I am asking for the following reason:
1. While I know T-SQL in general, I am no SQL Server admin.
2. Recently we had a SQL Server "crash" on us. Ultimately it is a VM with one of it's "disks" mapped to a LUN on our SAN that actually crashed. However, it appears that it was going on for about 2 months before the server finally crapped out. Problem is, all of our data from early December disappeared, even in the backups so we had to rebuild everything.
While the database that was affected is "production" it is a copy of data from elsewhere, so, no major crisis, other than getting it back on-line.
To the best of my guessing ability, I am thinking the disk was "crashing" for some time, blocking writes while allowing reads. My gut tells me SQL Server was caching data pages (I hope I have the terminology correct) in memory to compensate for the write failures and merging the results with reads from disk (writes on this server occur in batches...it is mostly reads). When the cache filled up and max out memory, the server crashed and, when it came back up, the disk failures finally surfaced. Again, guess, but a fairly educated one.

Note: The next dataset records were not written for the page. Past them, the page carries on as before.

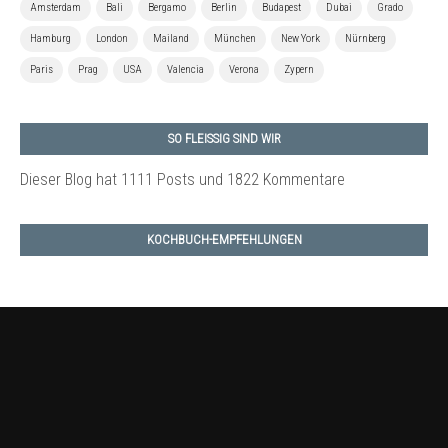
Amsterdam
Bali
Bergamo
Berlin
Budapest
Dubai
Grado
Hamburg
London
Mailand
München
New York
Nürnberg
Paris
Prag
USA
Valencia
Verona
Zypern
SO FLEISSIG SIND WIR
Dieser Blog hat 1111 Posts
und 1822 Kommentare
KOCHBUCH-EMPFEHLUNGEN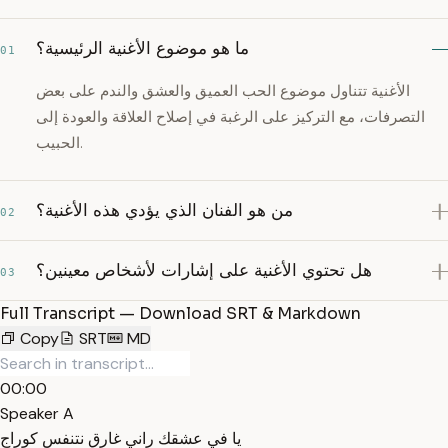
ما هو موضوع الأغنية الرئيسية؟
01
الأغنية تتناول موضوع الحب العميق والعشق والندم على بعض
التصرفات، مع التركيز على الرغبة في إصلاح العلاقة والعودة إلى
الحبيب.
من هو الفنان الذي يؤدي هذه الأغنية؟
02
هل تحتوي الأغنية على إشارات لأشخاص معينين؟
03
Full Transcript — Download SRT & Markdown
Copy
SRT
MD
00:00
Speaker A
يا في عشقك راني غارق نتنفس كوراج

I am concerned because we have other SQL servers on this SAN, some extremely critical to our business. I would like to know if this situation is about to happen elsewhere and do whatever we can to stop it. I'm trying to work with our Infrastructure team to see if they can monitor the SAN/LUNs for these circumstances, but I've not had much luck with them, so I thought I'd try to tackle it from the SQL Server side.
If anyone could let me know where I might find SQL error logs that might record disk write failures and let me know what to look for in them (or queries to run on the server itself), I can put together some jobs/monitoring tools to keep this from happening again.
Thanks, in advance, for your assistance!